*** Begin section ***

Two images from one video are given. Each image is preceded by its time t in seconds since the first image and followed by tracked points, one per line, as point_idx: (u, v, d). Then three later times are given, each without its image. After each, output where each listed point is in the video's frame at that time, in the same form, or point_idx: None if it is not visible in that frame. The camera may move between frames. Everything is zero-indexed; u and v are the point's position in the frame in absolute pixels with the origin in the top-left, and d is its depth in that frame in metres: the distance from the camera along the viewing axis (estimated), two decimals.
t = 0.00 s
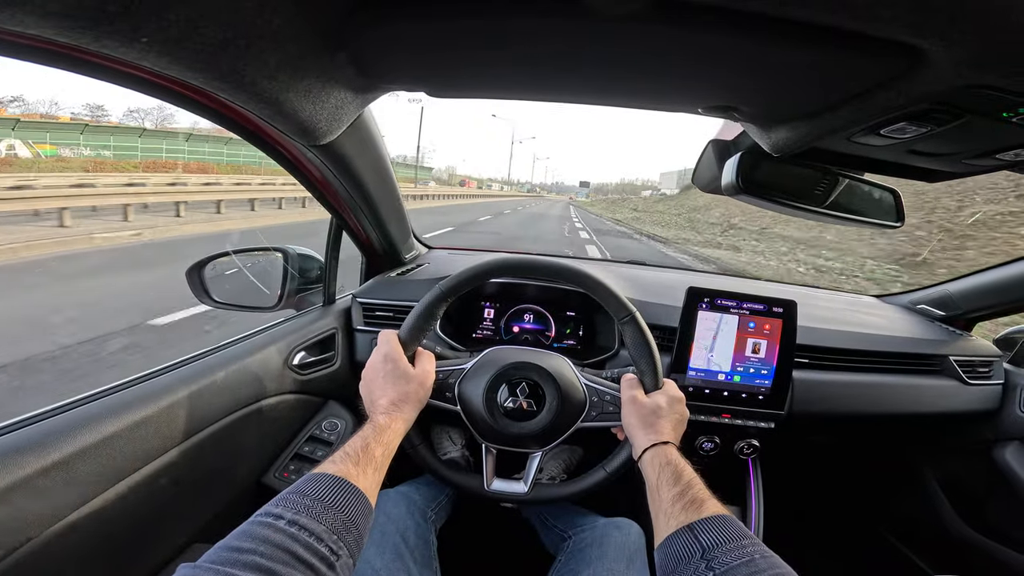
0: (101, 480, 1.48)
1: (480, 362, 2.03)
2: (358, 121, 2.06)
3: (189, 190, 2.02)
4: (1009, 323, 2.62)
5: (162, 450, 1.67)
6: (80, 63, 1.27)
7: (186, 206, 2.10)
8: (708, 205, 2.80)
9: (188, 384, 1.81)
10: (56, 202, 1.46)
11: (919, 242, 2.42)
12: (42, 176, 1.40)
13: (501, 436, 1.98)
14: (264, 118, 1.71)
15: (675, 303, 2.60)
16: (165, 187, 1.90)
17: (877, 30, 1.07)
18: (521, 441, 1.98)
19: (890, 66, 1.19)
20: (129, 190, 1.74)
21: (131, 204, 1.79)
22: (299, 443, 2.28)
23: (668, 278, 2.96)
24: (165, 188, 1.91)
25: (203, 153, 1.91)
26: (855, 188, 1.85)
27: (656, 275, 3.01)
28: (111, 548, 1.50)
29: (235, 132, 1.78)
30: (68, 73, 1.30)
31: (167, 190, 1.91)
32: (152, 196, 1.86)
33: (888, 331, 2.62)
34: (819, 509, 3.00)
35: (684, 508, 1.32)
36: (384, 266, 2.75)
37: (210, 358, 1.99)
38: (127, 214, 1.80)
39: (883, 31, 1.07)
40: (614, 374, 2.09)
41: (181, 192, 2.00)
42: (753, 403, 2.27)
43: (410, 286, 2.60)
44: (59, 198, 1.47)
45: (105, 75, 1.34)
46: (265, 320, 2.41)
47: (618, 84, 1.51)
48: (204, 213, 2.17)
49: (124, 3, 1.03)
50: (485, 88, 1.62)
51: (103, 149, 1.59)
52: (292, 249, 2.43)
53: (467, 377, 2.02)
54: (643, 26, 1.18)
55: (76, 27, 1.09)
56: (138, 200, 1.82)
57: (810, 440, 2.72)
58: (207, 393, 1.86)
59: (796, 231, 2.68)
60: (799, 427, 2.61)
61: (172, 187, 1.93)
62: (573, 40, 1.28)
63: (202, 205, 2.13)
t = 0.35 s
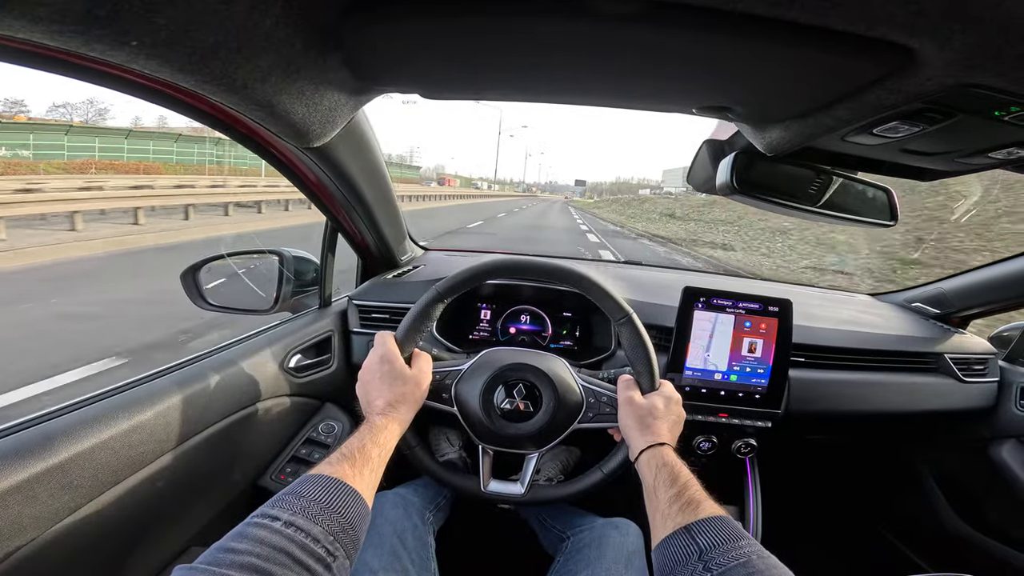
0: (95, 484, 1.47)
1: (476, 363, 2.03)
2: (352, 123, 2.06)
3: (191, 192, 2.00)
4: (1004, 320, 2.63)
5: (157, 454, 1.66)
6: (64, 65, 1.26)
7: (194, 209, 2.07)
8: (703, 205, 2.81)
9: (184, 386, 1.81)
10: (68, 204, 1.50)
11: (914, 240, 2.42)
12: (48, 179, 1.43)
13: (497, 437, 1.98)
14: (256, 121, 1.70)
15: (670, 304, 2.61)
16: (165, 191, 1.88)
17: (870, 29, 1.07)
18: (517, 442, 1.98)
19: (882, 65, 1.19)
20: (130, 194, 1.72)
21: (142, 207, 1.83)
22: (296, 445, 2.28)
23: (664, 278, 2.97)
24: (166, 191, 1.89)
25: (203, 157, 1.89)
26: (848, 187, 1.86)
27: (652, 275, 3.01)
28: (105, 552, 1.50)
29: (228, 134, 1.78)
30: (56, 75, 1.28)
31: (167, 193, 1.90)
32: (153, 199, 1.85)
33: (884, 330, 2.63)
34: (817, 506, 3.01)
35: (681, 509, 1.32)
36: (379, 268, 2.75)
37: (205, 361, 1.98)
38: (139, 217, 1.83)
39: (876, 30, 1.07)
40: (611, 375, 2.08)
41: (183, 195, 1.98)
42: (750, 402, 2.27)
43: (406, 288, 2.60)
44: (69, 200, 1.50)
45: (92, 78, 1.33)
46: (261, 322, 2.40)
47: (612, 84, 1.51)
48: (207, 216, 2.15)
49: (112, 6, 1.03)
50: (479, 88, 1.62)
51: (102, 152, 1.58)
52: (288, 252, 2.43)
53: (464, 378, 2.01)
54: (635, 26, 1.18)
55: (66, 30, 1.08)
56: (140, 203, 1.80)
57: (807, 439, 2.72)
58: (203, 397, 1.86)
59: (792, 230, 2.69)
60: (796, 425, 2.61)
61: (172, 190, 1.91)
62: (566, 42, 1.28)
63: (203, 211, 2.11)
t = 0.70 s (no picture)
0: (72, 488, 1.44)
1: (467, 363, 2.00)
2: (337, 121, 2.04)
3: (186, 195, 1.98)
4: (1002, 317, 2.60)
5: (137, 458, 1.63)
6: (26, 62, 1.23)
7: (193, 211, 2.08)
8: (698, 203, 2.79)
9: (167, 389, 1.78)
10: (66, 206, 1.49)
11: (910, 236, 2.40)
12: (42, 182, 1.41)
13: (487, 438, 1.95)
14: (235, 119, 1.68)
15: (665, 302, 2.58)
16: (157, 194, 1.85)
17: (856, 15, 1.04)
18: (506, 443, 1.95)
19: (870, 52, 1.17)
20: (120, 196, 1.70)
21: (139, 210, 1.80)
22: (284, 448, 2.25)
23: (660, 276, 2.94)
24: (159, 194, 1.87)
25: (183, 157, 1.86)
26: (842, 181, 1.83)
27: (647, 273, 2.99)
28: (81, 557, 1.47)
29: (208, 133, 1.76)
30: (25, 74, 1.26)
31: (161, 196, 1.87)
32: (147, 201, 1.82)
33: (880, 327, 2.60)
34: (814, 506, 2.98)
35: (673, 516, 1.28)
36: (370, 268, 2.72)
37: (191, 363, 1.95)
38: (137, 220, 1.81)
39: (862, 15, 1.04)
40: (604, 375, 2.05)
41: (176, 196, 1.95)
42: (745, 402, 2.24)
43: (397, 288, 2.57)
44: (67, 203, 1.49)
45: (58, 75, 1.30)
46: (249, 324, 2.37)
47: (599, 76, 1.48)
48: (201, 218, 2.13)
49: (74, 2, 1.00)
50: (466, 83, 1.59)
51: (84, 154, 1.57)
52: (277, 253, 2.39)
53: (453, 378, 1.98)
54: (617, 13, 1.16)
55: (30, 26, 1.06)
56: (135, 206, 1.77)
57: (803, 439, 2.69)
58: (188, 400, 1.82)
59: (787, 227, 2.67)
60: (793, 425, 2.58)
61: (165, 192, 1.89)
62: (550, 32, 1.26)
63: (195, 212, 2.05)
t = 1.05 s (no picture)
0: (67, 492, 1.44)
1: (464, 365, 1.99)
2: (333, 124, 2.03)
3: (178, 197, 1.97)
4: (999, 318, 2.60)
5: (132, 462, 1.62)
6: (12, 64, 1.22)
7: (189, 215, 2.07)
8: (695, 205, 2.79)
9: (163, 392, 1.77)
10: (53, 213, 1.48)
11: (906, 237, 2.40)
12: (28, 188, 1.40)
13: (484, 441, 1.94)
14: (228, 122, 1.68)
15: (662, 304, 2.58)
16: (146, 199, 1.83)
17: (849, 16, 1.05)
18: (503, 446, 1.94)
19: (864, 53, 1.17)
20: (112, 201, 1.68)
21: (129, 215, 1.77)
22: (281, 451, 2.24)
23: (657, 278, 2.94)
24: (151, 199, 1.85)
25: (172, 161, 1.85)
26: (838, 183, 1.83)
27: (644, 275, 2.99)
28: (76, 562, 1.46)
29: (203, 135, 1.76)
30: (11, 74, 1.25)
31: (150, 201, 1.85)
32: (141, 206, 1.80)
33: (877, 329, 2.60)
34: (812, 508, 2.98)
35: (669, 521, 1.28)
36: (367, 271, 2.72)
37: (188, 366, 1.95)
38: (128, 226, 1.79)
39: (855, 16, 1.04)
40: (601, 378, 2.05)
41: (167, 200, 1.93)
42: (742, 404, 2.24)
43: (394, 291, 2.57)
44: (56, 208, 1.49)
45: (46, 77, 1.29)
46: (246, 327, 2.36)
47: (594, 78, 1.48)
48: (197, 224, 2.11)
49: (62, 6, 1.00)
50: (462, 85, 1.59)
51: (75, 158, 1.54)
52: (274, 256, 2.40)
53: (450, 380, 1.98)
54: (611, 16, 1.16)
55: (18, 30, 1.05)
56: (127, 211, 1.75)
57: (801, 440, 2.69)
58: (183, 403, 1.82)
59: (784, 228, 2.67)
60: (791, 427, 2.57)
61: (156, 196, 1.87)
62: (545, 34, 1.26)
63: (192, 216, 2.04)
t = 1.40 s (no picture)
0: (65, 493, 1.44)
1: (463, 367, 1.99)
2: (332, 125, 2.04)
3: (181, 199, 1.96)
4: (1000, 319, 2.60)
5: (131, 462, 1.62)
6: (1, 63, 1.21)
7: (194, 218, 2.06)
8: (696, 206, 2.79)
9: (160, 393, 1.77)
10: (56, 215, 1.48)
11: (907, 238, 2.40)
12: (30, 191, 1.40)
13: (482, 442, 1.94)
14: (226, 122, 1.68)
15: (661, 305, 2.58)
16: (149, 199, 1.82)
17: (846, 15, 1.04)
18: (502, 448, 1.94)
19: (862, 53, 1.17)
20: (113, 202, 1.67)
21: (110, 220, 1.69)
22: (280, 452, 2.24)
23: (658, 279, 2.94)
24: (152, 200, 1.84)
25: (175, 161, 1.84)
26: (837, 184, 1.83)
27: (644, 276, 2.99)
28: (72, 562, 1.46)
29: (201, 136, 1.75)
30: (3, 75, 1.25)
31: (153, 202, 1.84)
32: (142, 208, 1.79)
33: (877, 331, 2.59)
34: (814, 510, 2.97)
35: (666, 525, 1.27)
36: (367, 272, 2.72)
37: (186, 367, 1.94)
38: (104, 233, 1.69)
39: (851, 15, 1.04)
40: (601, 379, 2.04)
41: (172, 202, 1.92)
42: (742, 405, 2.24)
43: (394, 292, 2.57)
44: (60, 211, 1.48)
45: (45, 78, 1.30)
46: (245, 328, 2.36)
47: (592, 78, 1.48)
48: (201, 226, 2.11)
49: (56, 7, 1.00)
50: (462, 87, 1.60)
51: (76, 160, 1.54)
52: (273, 257, 2.40)
53: (449, 381, 1.97)
54: (609, 16, 1.16)
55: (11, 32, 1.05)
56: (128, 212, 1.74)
57: (802, 442, 2.69)
58: (182, 405, 1.82)
59: (784, 229, 2.67)
60: (791, 429, 2.56)
61: (158, 197, 1.86)
62: (543, 34, 1.25)
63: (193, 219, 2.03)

*** End section ***

** Exercise brief **
Set down again, word for word, every line from the one with "45: (105, 75, 1.34)" to the one with "33: (884, 330, 2.63)" in the entries above, and omit the pictures.

** Task result **
45: (105, 75, 1.34)
46: (265, 320, 2.41)
47: (618, 84, 1.51)
48: (204, 213, 2.17)
49: (124, 3, 1.03)
50: (485, 88, 1.62)
51: (103, 149, 1.59)
52: (292, 249, 2.43)
53: (467, 377, 2.02)
54: (643, 26, 1.18)
55: (76, 27, 1.09)
56: (138, 200, 1.82)
57: (810, 440, 2.72)
58: (207, 393, 1.86)
59: (796, 231, 2.68)
60: (799, 427, 2.61)
61: (172, 187, 1.93)
62: (573, 40, 1.28)
63: (202, 205, 2.13)
t = 0.35 s
0: (95, 484, 1.47)
1: (476, 363, 2.03)
2: (352, 123, 2.06)
3: (191, 192, 2.00)
4: (1004, 320, 2.63)
5: (157, 454, 1.66)
6: (64, 65, 1.26)
7: (194, 209, 2.07)
8: (703, 205, 2.81)
9: (184, 386, 1.81)
10: (68, 204, 1.50)
11: (914, 240, 2.42)
12: (48, 179, 1.43)
13: (497, 437, 1.98)
14: (256, 121, 1.70)
15: (670, 304, 2.61)
16: (165, 191, 1.88)
17: (870, 29, 1.07)
18: (517, 442, 1.98)
19: (882, 65, 1.19)
20: (130, 194, 1.72)
21: (142, 207, 1.83)
22: (296, 445, 2.28)
23: (664, 278, 2.97)
24: (166, 191, 1.89)
25: (203, 157, 1.89)
26: (848, 187, 1.86)
27: (652, 275, 3.01)
28: (105, 552, 1.50)
29: (228, 134, 1.78)
30: (56, 75, 1.28)
31: (167, 193, 1.90)
32: (153, 199, 1.85)
33: (884, 330, 2.63)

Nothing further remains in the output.